[DATASET EXTRACT Boundary: Start]

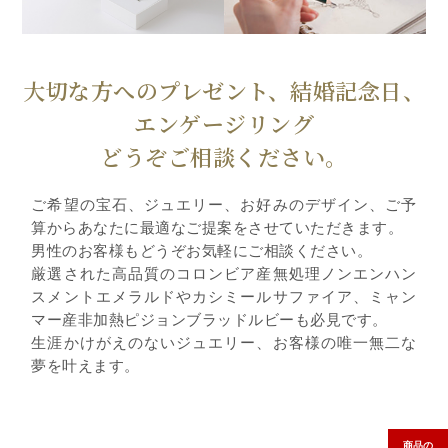
大切な方へのプレゼント、結婚記念日、
エンゲージリング
どうぞご相談ください。
ご希望の宝石、ジュエリー、お好みのデザイン、ご予
算からあなたに最適なご提案をさせていただきます。
男性のお客様もどうぞお気軽にご相談ください。
厳選された高品質のコロンビア産無処理ノンエンハン
スメントエメラルドやカシミールサファイア、ミャン
マー産非加熱ピジョンブラッドルビーも必見です。
生涯かけがえのないジュエリー、お客様の唯一無二な
夢を叶えます。
商品の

[DATASET EXTRACT Boundary: End]

» WHAT IS NEEDED
Write out the text of all the entries above word for word, leaving out the pictures.

» RESULT FOR THIS EXERCISE
大切な方へのプレゼント、結婚記念日、
エンゲージリング
どうぞご相談ください。
ご希望の宝石、ジュエリー、お好みのデザイン、ご予
算からあなたに最適なご提案をさせていただきます。
男性のお客様もどうぞお気軽にご相談ください。
厳選された高品質のコロンビア産無処理ノンエンハン
スメントエメラルドやカシミールサファイア、ミャン
マー産非加熱ピジョンブラッドルビーも必見です。
生涯かけがえのないジュエリー、お客様の唯一無二な
夢を叶えます。
商品の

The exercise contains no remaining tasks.